I learned a lot about my friends and classmates after 25 years and also very little. Having kids makes them happy. Work isn’t as rewarding as we once thought. The measure of a man isn’t his wealth, but his character. Our teachers could’ve told us some version of these truths and we would’ve thought ourselves beyond disappointment, maybe immune.

They were right. They fell because they loved. They cried because they expected. They failed because they wished. They were also kind enough not to detail their failures or to force us to live in ours.

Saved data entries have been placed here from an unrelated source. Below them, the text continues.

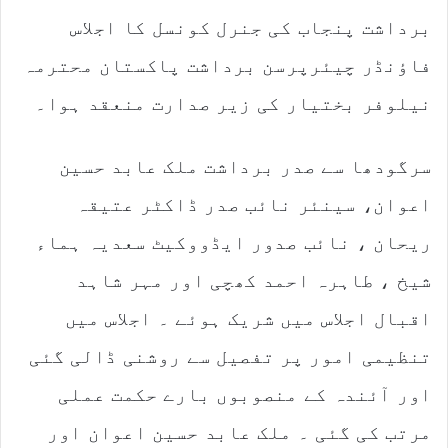
d
برداشت پنجاب کی جنرل کونسل کا اجلاس
a
n
فاؤنڈر چیئرپرسن برداشت پاکستان محترمہ
e
m
نیلوفر بختیار کی زیر صدارت منعقد ہوا۔
a
i
سرگودھا سے صدر برداشت ملک عابد حسین
l
اعوان، سینئر نائب صدر ڈاکٹر عتیقہ
ریحان ، نائب صدور ایڈووکیٹ سعدیہ ہماء
شیخ ، طاہرہ احمد کھچی اور مہر شاہد
اقبال اجلاس میں شریک ہوئے ۔ اجلاس میں
تنظیمی امور پر تفصیل سے روشنی ڈالی گئی
اور آئندہ کے منصوبوں بارے حکمت عملی
مرتب کی گئی ۔ ملک عابد حسین اعوان اور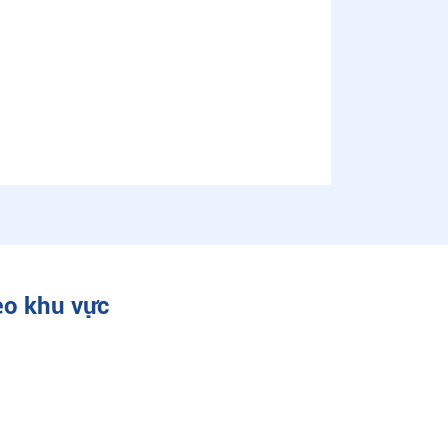
eo khu vực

While it may not be Euphoria’s job to summarize how quickly these powers vanish, I demand better of prestigious art. What can’t be captured in 35mm reveals of perfect curves is the disdain of aging that we celebrate. The hate we feel about scars. I contend that scars are where you feel love and tenderness. They’re where you understand yourself because they don’t peel away smooth. They linger. They spell out regret.

My high school reunion has fucked me up for weeks now. But it’s not because anyone’s doing bad or that I am not where I want to be. Although, I’m sure both those things are true. My high school reunion is fucking me up because we’re at the exact point where we can see our teenage selves as imperfect and still love them with our broken hearts and weary eyes.

I will take that over scripted, injected, blushed cheeks any day.